┌─ INFORMATION SUPPLIED
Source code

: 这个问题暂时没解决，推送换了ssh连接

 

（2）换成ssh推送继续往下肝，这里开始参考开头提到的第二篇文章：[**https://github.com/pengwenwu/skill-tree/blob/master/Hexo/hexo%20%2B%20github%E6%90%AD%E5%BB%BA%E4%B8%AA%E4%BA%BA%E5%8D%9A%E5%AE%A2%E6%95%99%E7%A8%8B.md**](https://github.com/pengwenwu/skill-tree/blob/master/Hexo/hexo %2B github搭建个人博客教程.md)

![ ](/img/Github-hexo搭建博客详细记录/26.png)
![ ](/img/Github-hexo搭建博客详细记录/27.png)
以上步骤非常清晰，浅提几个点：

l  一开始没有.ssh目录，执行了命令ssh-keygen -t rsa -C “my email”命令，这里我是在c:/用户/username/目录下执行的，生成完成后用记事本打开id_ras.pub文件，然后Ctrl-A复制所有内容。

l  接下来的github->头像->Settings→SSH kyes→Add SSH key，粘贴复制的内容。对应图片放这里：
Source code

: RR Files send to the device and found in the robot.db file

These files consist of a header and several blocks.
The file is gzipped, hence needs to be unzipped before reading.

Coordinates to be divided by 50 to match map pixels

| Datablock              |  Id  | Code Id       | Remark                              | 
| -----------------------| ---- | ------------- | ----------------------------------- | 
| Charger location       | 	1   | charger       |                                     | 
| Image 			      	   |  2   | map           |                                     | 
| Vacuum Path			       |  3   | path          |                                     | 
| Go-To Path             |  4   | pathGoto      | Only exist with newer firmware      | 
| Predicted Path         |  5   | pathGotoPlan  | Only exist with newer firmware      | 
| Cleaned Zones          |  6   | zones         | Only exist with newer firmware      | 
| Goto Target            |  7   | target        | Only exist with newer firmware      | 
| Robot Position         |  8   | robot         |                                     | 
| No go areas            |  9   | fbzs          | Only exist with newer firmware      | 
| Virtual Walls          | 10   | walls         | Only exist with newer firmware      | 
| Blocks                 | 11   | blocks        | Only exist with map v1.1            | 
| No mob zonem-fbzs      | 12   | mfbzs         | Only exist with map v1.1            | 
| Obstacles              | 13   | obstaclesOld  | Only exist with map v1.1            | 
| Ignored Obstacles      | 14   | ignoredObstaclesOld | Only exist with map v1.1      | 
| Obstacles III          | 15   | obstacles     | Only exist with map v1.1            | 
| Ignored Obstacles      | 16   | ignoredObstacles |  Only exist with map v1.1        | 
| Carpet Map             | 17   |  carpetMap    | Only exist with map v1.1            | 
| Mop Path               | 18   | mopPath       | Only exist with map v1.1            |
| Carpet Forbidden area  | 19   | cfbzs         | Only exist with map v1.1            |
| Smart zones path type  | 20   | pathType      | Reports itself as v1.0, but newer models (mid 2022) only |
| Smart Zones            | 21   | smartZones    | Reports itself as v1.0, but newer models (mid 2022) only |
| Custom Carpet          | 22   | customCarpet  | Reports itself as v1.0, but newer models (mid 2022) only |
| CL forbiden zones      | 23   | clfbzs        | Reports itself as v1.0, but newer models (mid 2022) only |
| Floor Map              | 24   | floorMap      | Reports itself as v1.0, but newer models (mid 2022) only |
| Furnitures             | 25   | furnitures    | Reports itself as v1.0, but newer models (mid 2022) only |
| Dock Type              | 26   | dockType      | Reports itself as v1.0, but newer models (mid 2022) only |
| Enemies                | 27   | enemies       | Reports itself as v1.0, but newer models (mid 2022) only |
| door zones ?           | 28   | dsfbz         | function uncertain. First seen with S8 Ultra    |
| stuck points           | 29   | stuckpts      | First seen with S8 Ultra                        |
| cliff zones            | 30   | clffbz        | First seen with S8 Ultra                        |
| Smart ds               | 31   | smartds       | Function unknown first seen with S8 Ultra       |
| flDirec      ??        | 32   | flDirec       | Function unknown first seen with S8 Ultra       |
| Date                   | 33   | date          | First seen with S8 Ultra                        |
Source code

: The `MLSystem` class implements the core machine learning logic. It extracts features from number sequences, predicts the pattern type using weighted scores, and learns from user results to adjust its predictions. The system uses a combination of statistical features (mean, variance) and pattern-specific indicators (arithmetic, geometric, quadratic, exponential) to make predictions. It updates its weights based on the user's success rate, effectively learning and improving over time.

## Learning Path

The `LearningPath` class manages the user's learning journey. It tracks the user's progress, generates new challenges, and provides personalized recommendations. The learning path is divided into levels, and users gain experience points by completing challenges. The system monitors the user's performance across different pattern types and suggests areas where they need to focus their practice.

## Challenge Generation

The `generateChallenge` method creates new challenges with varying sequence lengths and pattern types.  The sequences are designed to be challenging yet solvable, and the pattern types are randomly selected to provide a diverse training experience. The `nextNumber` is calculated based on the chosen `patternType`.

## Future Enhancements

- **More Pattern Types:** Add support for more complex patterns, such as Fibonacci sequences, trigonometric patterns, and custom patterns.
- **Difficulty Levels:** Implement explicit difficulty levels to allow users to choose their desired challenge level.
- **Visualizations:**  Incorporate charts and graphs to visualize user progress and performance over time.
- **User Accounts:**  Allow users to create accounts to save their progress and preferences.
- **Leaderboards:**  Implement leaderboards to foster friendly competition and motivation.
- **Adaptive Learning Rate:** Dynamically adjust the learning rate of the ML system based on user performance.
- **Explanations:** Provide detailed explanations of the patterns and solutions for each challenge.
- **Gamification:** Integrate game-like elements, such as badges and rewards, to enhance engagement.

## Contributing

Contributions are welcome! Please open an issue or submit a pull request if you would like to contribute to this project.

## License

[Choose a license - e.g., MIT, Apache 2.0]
└─
→ YOUR INSTRUCTIONS
Copy, from the material above, each line in which the string "their" occurs.

→ RESULT OF THE EXERCISE
The `LearningPath` class manages the user's learning journey. It tracks the user's progress, generates new challenges, and provides personalized recommendations. The learning path is divided into levels, and users gain experience points by completing challenges. The system monitors the user's performance across different pattern types and suggests areas where they need to focus their practice.
- **Difficulty Levels:** Implement explicit difficulty levels to allow users to choose their desired challenge level.
- **User Accounts:**  Allow users to create accounts to save their progress and preferences.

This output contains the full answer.